The request:
Can you convert the stretch of the rows below, from the line containing "locality: Kiangsu Province. Nanking." through the end of the rows, into a Markdown table with the columns Number and Line? Put one line in each table row and leave out blank lines.

========

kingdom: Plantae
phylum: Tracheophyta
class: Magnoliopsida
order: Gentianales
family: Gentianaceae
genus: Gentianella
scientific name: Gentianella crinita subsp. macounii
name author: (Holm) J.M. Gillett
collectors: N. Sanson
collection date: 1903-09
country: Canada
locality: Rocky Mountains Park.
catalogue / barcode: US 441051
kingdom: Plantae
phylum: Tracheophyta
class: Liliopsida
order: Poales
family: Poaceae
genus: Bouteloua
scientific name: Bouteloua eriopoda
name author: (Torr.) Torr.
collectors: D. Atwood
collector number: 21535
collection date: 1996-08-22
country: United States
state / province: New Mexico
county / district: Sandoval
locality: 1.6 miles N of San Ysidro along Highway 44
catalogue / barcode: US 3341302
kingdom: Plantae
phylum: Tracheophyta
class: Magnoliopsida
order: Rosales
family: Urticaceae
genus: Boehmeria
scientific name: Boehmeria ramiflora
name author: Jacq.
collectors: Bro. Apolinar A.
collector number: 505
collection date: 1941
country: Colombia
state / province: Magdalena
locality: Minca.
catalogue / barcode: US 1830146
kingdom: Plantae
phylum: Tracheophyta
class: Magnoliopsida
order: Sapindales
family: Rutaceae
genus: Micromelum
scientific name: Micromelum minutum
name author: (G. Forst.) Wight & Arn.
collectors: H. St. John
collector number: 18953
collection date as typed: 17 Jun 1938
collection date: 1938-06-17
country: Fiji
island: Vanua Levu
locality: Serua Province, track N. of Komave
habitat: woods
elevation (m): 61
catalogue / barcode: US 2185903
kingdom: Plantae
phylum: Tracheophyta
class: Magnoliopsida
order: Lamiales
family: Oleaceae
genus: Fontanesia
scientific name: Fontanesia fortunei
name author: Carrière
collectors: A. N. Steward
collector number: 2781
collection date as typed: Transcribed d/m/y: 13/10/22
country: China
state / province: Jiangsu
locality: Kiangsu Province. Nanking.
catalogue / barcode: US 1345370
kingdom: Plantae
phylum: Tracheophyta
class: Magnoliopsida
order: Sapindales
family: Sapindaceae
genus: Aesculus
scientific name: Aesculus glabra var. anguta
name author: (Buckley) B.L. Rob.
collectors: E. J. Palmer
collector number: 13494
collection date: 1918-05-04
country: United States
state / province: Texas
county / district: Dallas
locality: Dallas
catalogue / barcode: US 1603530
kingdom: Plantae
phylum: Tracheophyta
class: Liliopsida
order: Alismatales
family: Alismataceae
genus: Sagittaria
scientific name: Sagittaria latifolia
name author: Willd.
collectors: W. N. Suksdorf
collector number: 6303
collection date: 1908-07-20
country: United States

========

Solution for this task:
| Number | Line |
|---|---|
| 1 | locality: Kiangsu Province. Nanking. |
| 2 | catalogue / barcode: US 1345370 |
| 3 | kingdom: Plantae |
| 4 | phylum: Tracheophyta |
| 5 | class: Magnoliopsida |
| 6 | order: Sapindales |
| 7 | family: Sapindaceae |
| 8 | genus: Aesculus |
| 9 | scientific name: Aesculus glabra var. anguta |
| 10 | name author: (Buckley) B.L. Rob. |
| 11 | collectors: E. J. Palmer |
| 12 | collector number: 13494 |
| 13 | collection date: 1918-05-04 |
| 14 | country: United States |
| 15 | state / province: Texas |
| 16 | county / district: Dallas |
| 17 | locality: Dallas |
| 18 | catalogue / barcode: US 1603530 |
| 19 | kingdom: Plantae |
| 20 | phylum: Tracheophyta |
| 21 | class: Liliopsida |
| 22 | order: Alismatales |
| 23 | family: Alismataceae |
| 24 | genus: Sagittaria |
| 25 | scientific name: Sagittaria latifolia |
| 26 | name author: Willd. |
| 27 | collectors: W. N. Suksdorf |
| 28 | collector number: 6303 |
| 29 | collection date: 1908-07-20 |
| 30 | country: United States |